- Born: Italo Andres Zanzi May 18, 1974 (age 52) New York, U.S.
- Education: University of Chicago (BA) Emory University (JD, MBA)
- Occupations: Sports, Media, Technology Executive / Attorney

= Italo Zanzi =

American executive and attorney

Italo Zanzi (born May 18, 1974 in New York) is an executive, attorney and entrepreneur with an extensive background in global sports, media and technology.

He is currently Executive Chairman of Serie B club Hellas Verona. and Chief Business Officer of droppGroup, a global AI/Blockchain company.

Previously, Zanzi served as a consultant for FIFA, managing media partnerships with Member Associations and the FIFA+ platform.

Between 2016 and 2019, he served as Executive Vice President & Managing Director, Sports for Asia Pacific & the Middle East in Singapore. In this role, Zanzi was responsible for all aspects of the FOX Sports Network, including production, acquisitions, digital platforms, sales and marketing across the region, stretching from Japan to Dubai.

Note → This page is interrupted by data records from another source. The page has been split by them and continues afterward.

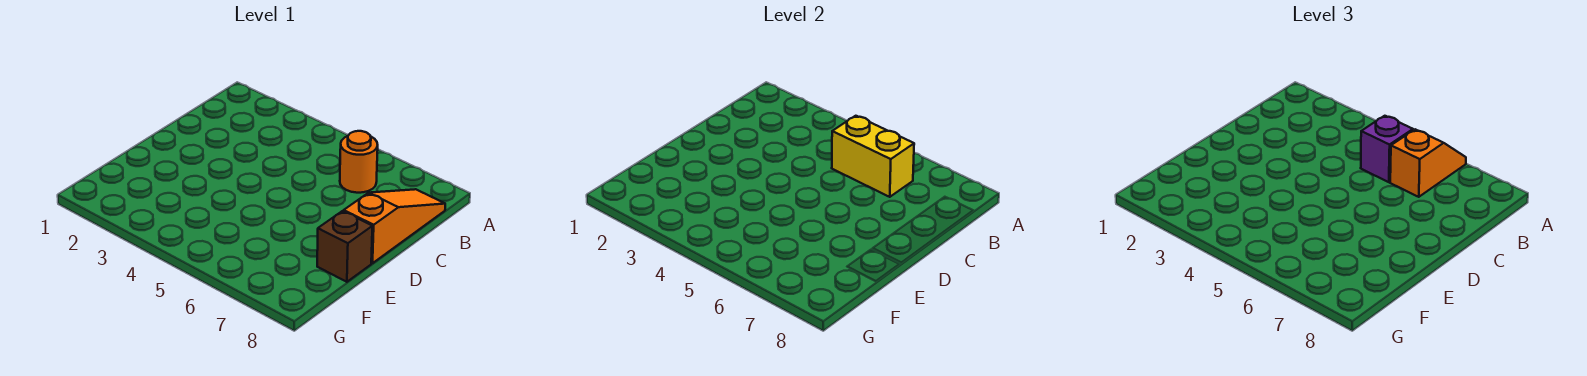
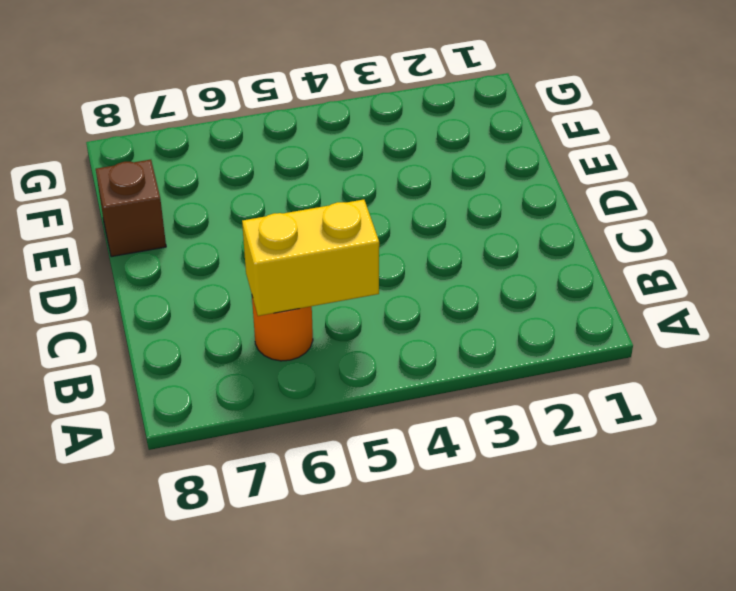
none -> orange slope B8:D8 level 1 top D
none -> orange slope A6:B6 level 3 top B

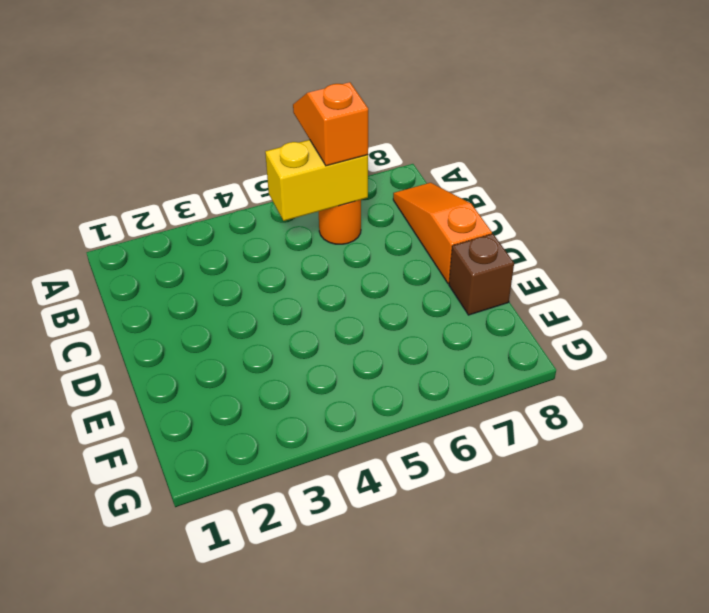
none -> purple brick B5 level 3

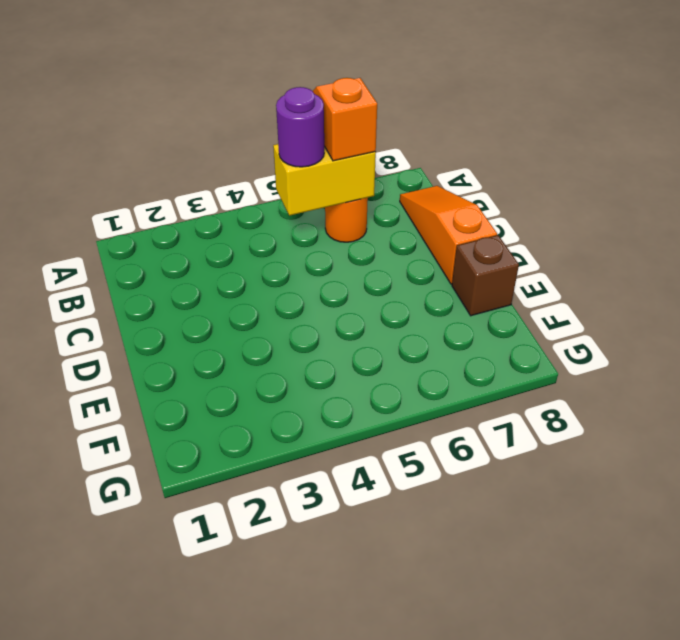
purple round brick B5 level 3 -> purple brick B5 level 3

Zanzi joined FOX from Serie A football club A.S. Roma where he was CEO for three and a half years. While at Roma, he oversaw a period of competitive success and financial improvements at the club.

Before moving to Italy, Zanzi worked on behalf of the America's Cup Event Authority overseeing media rights sales and future event planning. Until October 2011, Zanzi served as Deputy General Secretary of CONCACAF. In this capacity, Zanzi oversaw the Confederation's revenue generating activities, including the CONCACAF Champions League and Gold Cup, as well as its communications and marketing. He also represented the Confederation on FIFA's Committee for Fair Play and Social Responsibility and Media Committee.

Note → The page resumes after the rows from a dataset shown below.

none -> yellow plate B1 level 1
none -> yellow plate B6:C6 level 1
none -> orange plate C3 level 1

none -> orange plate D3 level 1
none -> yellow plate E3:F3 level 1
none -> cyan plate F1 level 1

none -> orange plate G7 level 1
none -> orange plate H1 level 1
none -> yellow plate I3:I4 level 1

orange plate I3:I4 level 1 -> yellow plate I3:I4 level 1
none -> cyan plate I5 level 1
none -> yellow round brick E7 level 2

Until November 2007, Zanzi served as Vice President for International Broadcast Sales & Latin American and United States Hispanic Marketing for Major League Baseball. In this capacity, Zanzi managed three of Major League Baseball's business functions - international television and radio sales, Latin American marketing and sponsorship, and United States Hispanic marketing initiatives.

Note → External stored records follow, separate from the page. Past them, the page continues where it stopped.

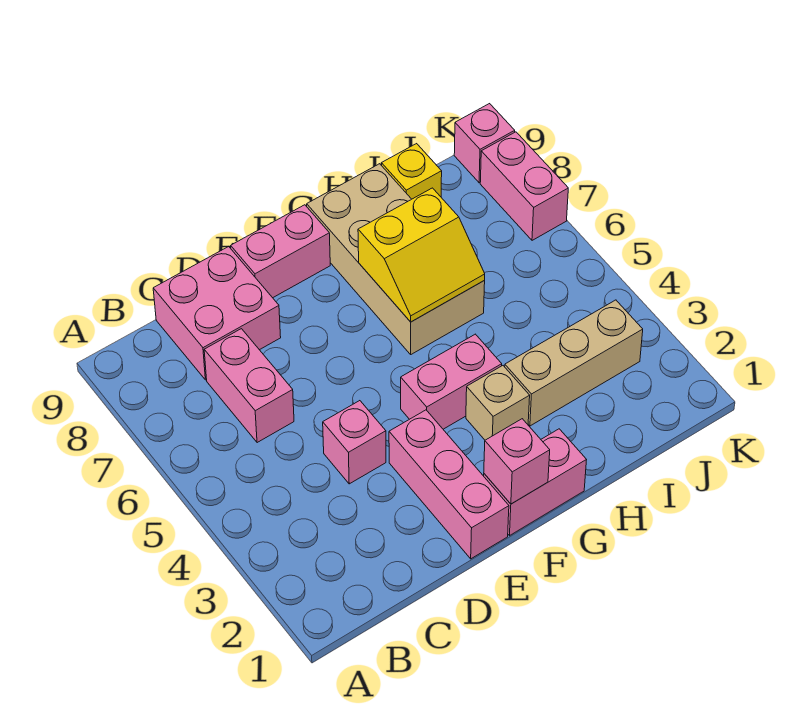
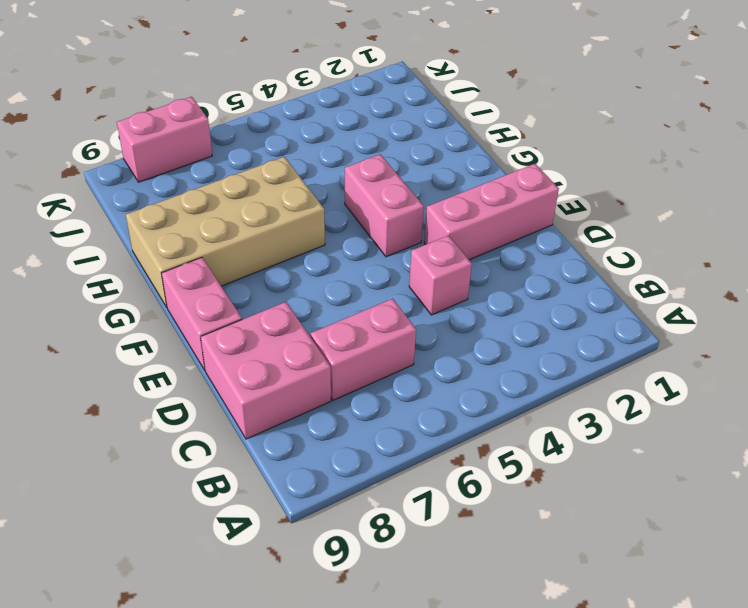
none -> pink brick F1:G1 level 1
none -> tan brick G3 level 1
none -> tan brick H3:J3 level 1

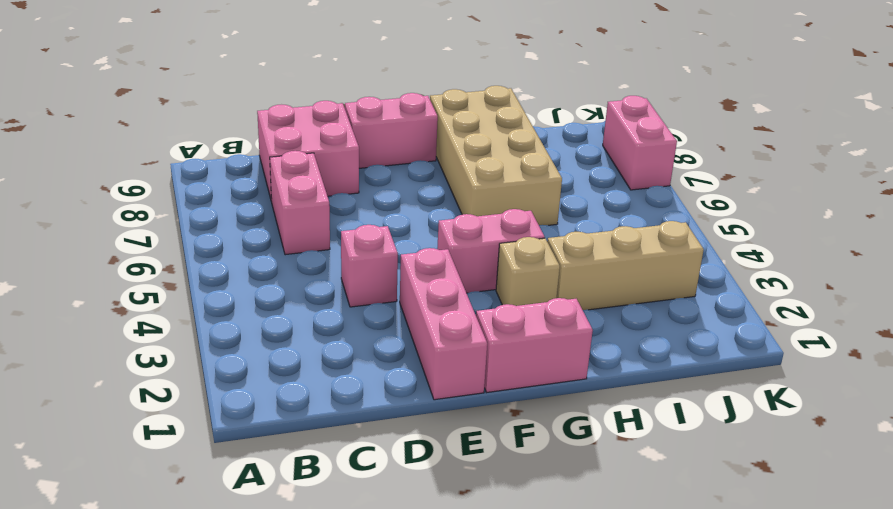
none -> yellow brick I9 level 1
none -> pink brick K9 level 1
none -> pink brick F1 level 2

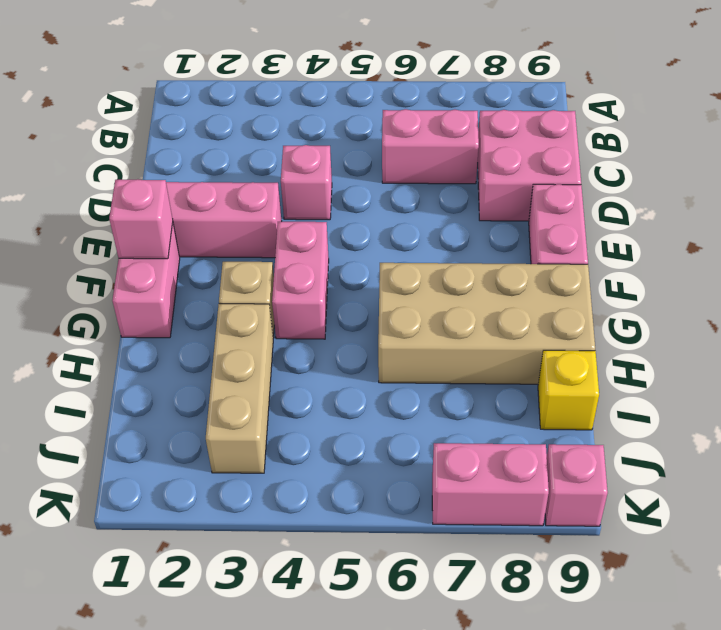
none -> yellow slope G6:H7 level 2 top 7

While at MLB, Zanzi negotiated media rights agreements in Latin America, Asia, Europe, Canada, and Oceania. Zanzi also played a role in the organization of the inaugural World Baseball Classic in 2006. In addition to overseeing media sales for the event, Zanzi served as the principal liaison to the Latin American baseball federations and managed operations of the San Juan, Puerto Rico venue.

Italo Zanzi was the Republican candidate for United States Congress in 2006 in New York's 1st Congressional District (Eastern Suffolk County). Zanzi earned 38% of the vote against a two-term incumbent, the most of any Republican challenger in the Northeast, Mid-Atlantic and 7th highest nationwide. Zanzi won the endorsement from Suffolk Life, the most widely distributed newspaper in Suffolk County, which wrote, "Zanzi's outlook and enthusiasm are refreshing. He has kept a close eye on the issues that affect the people in the 1st Congressional District, and already has formulated some plans to address these issues. We are confident that if given the chance, Zanzi could effect some real change in government". Zanzi was also praised by Newsday, who while endorsing his opponent, wrote, "Republican challenger Italo Zanzi, 32, is not one to go unnoticed. Zanzi has panache, a top-flight education - including a law degree and a master's in business administration - and a glamour job...". "Zanzi has tremendous potential. Down the road there should be a place for a bright, energetic man like him in public life."

Italo Zanzi was a goalkeeper for the U.S. national handball team from 1997 to 2007. He competed in 75 international matches and won a Bronze medal at the 2003 Pan American Games. At the 2003 Pan Am Games, Zanzi had strong performances against Argentina and Brazil and played a pivotal role in the USA's victories over Mexico (21 saves) and Uruguay in the bronze medal game. He was named the United States Olympic Committee's Team Handball Athlete of the Year in 2000, 2002, and 2004.

Before being introduced to team handball in 1996 after the Summer Olympic Games in Atlanta, Zanzi was an accomplished soccer player. He played for the University of Chicago where he was named Most Valuable Player in 1995 and later spent a pre-season with the professional soccer team Club Deportivo Lo Barnechea in Chile. He also served as Assistant Coach for the Emory University men's soccer team from 1996 to 1999.

Zanzi received El Diaro's "EL Award" in 2005 which is awarded to top Hispanics in business, politics, and entertainment.

He earned a Bachelor of Arts from the University of Chicago in 1996, and Juris Doctor and MBA from Emory University in 1999.